# [What is expected]
In the text on asm.js state machines, what is the name of the new MIR/LIR instruction opcode that records the path of the jump?

# [Extracted text]
○ ○ ○ ○

One thing I'm doing a lot in asm.js is simulating goto or writing state machines that look like this:

while(1) {
    switch(x|0) {
    case 0:
        ...
        x = 7; continue;
    ...
    case 7:
        ....
    }
}

Right now, the code we're generating for this case corresponds to the
asm.js source quite literally: we jump back to the while(1) loop
header, check that x is in range, and perform an indirect jump to the
case 7: label. The range check and setting x shouldn't be too
expensive, but indirect jumps are. And they're unnecessary in this
case: we could jump straight to the case label after setting x.

That optimization sounds simple, and it would probably take an expert
only a few minutes to implement atop the existing infrastructure, but
I had a bit of a hard time figuring out how to do it.

That was somewhat hard to do with the JIT compiler's design, because we can't just change edges to become backedges; the approach I've chosen is to leave the CFG unchanged, but record the "path" through which the jump is happening in a new MIR/LIR instruction opcode, XGoto.  When we visit the XGoto, we replay move groups, then perform a direct jump instead of the indirect one.

○ ○ ○ ○

# [Given records]
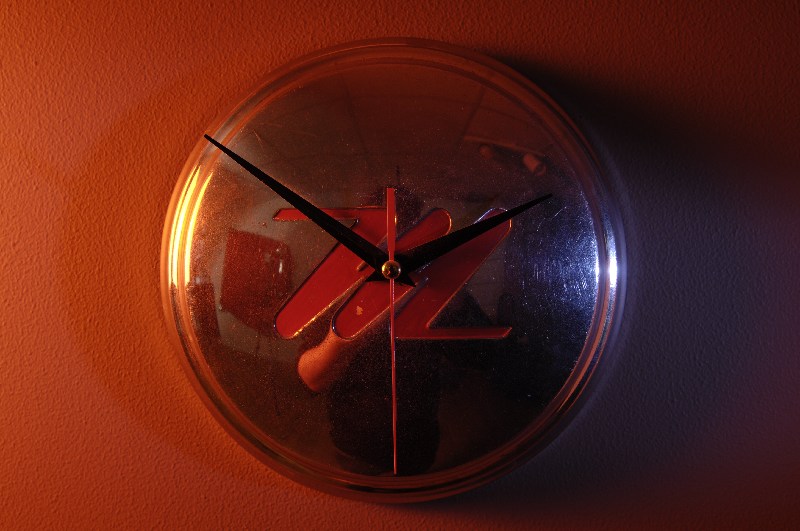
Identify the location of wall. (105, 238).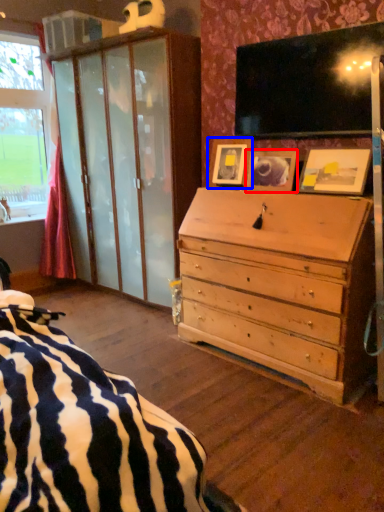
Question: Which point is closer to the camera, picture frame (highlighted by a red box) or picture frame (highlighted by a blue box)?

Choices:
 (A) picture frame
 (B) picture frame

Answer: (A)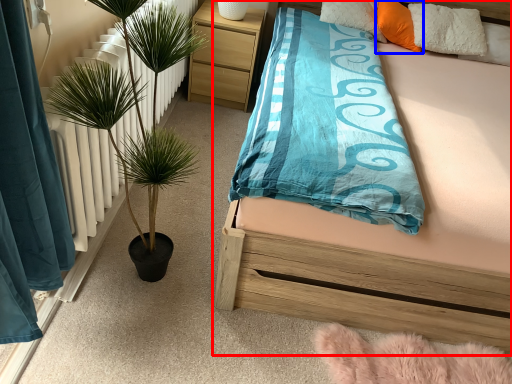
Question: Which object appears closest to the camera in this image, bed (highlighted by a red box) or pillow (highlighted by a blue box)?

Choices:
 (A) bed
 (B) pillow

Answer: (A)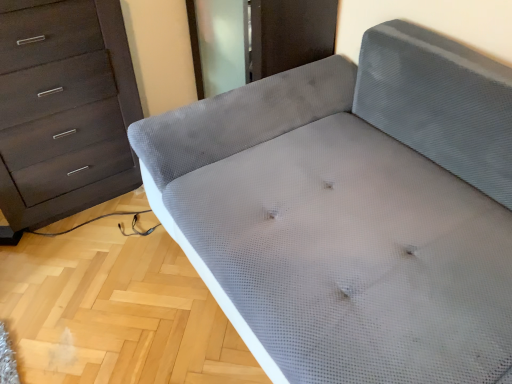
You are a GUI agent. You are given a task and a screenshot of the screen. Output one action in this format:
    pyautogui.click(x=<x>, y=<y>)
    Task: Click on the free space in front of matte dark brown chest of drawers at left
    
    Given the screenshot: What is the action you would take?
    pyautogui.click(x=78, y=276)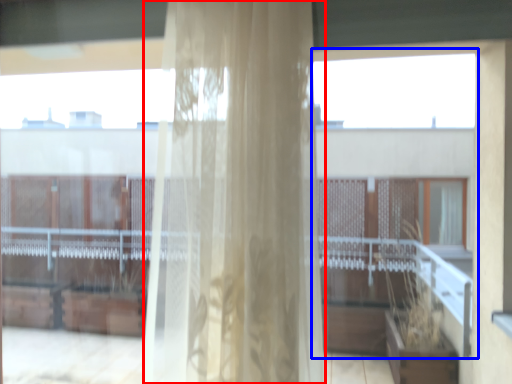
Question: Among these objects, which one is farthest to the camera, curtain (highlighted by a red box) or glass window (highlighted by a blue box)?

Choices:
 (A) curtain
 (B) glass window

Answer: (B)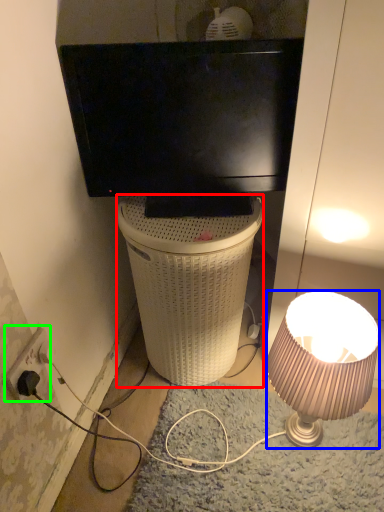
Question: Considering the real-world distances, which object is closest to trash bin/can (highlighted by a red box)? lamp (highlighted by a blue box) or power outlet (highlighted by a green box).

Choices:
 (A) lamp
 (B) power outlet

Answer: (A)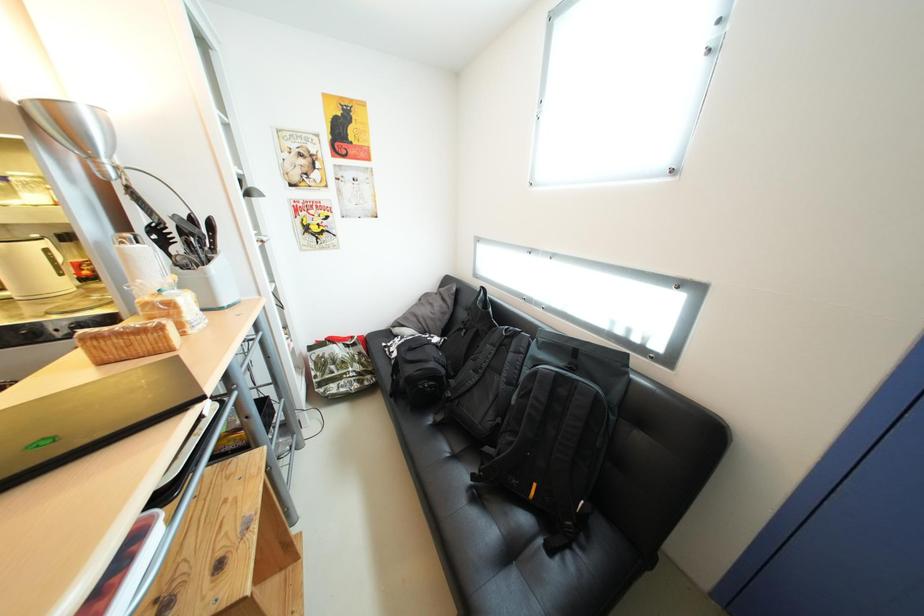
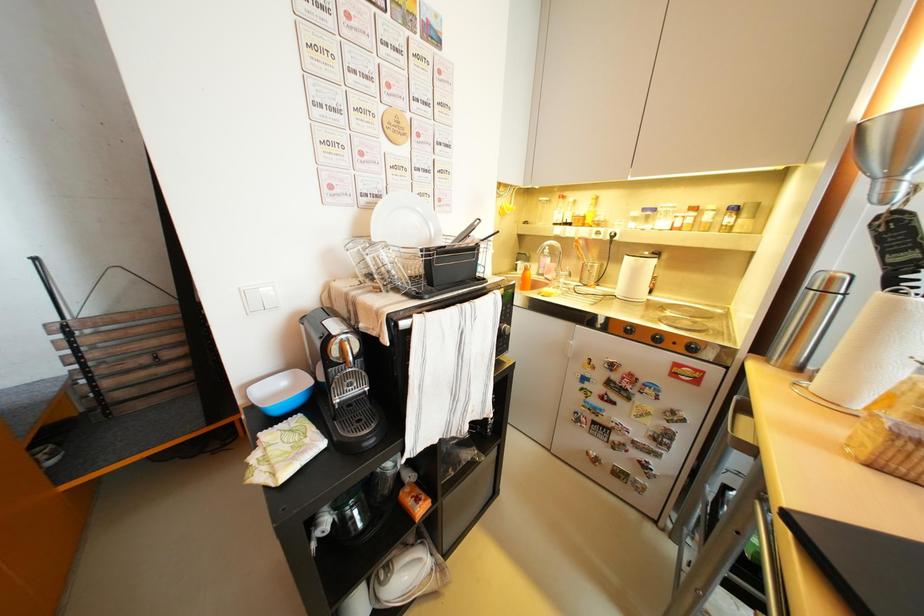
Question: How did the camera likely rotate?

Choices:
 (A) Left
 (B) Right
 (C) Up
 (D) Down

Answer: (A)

○ ○ ○ ○

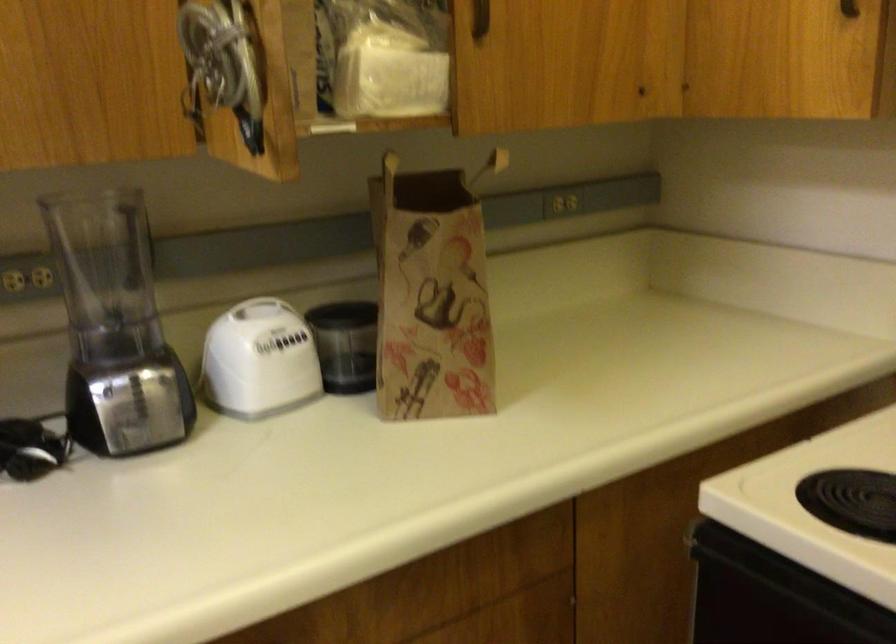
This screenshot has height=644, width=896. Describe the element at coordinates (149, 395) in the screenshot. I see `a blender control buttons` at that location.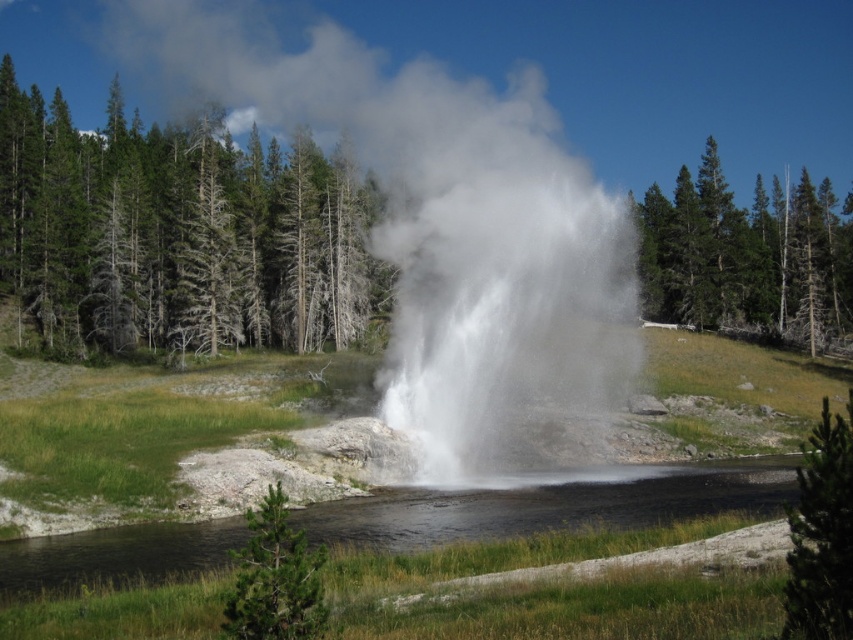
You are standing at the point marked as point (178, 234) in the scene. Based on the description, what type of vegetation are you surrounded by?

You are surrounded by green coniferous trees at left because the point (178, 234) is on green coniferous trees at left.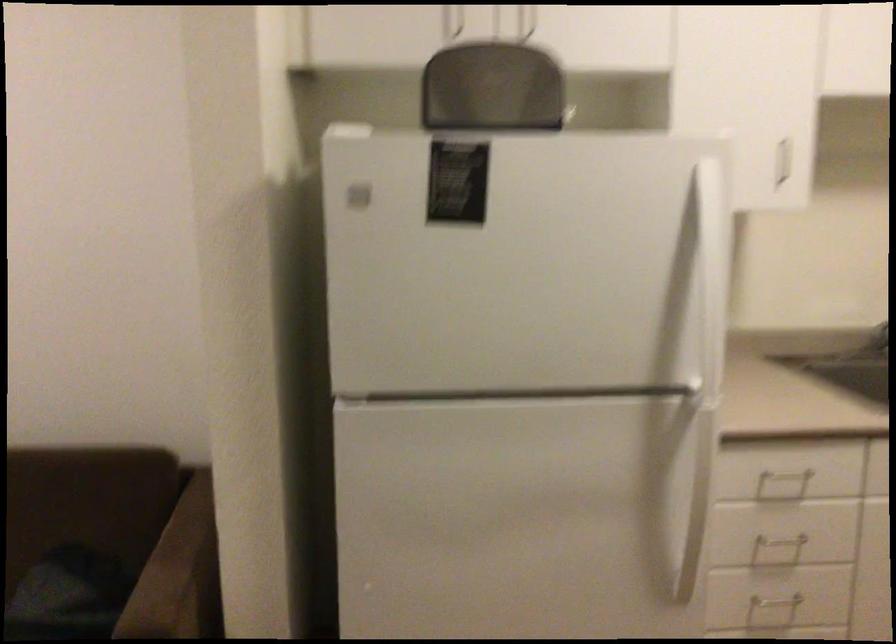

○ ○ ○ ○

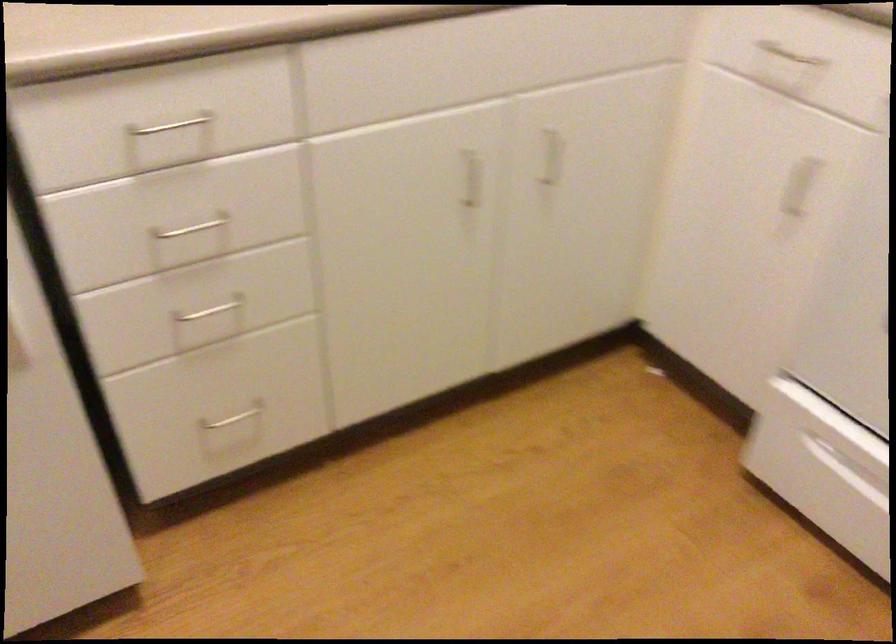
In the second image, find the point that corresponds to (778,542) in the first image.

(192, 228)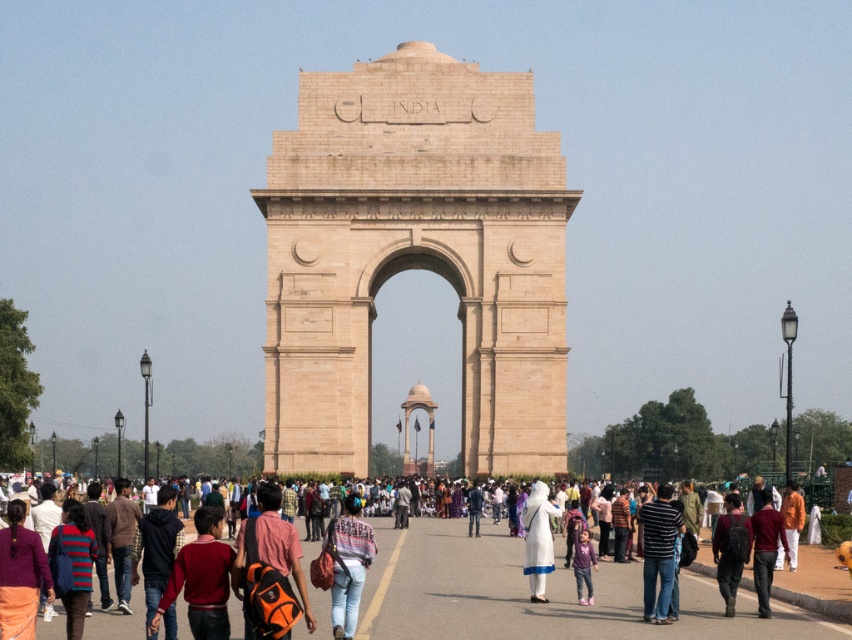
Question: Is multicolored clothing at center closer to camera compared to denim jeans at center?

○ ○ ○ ○

# [Expected answer]
XGoto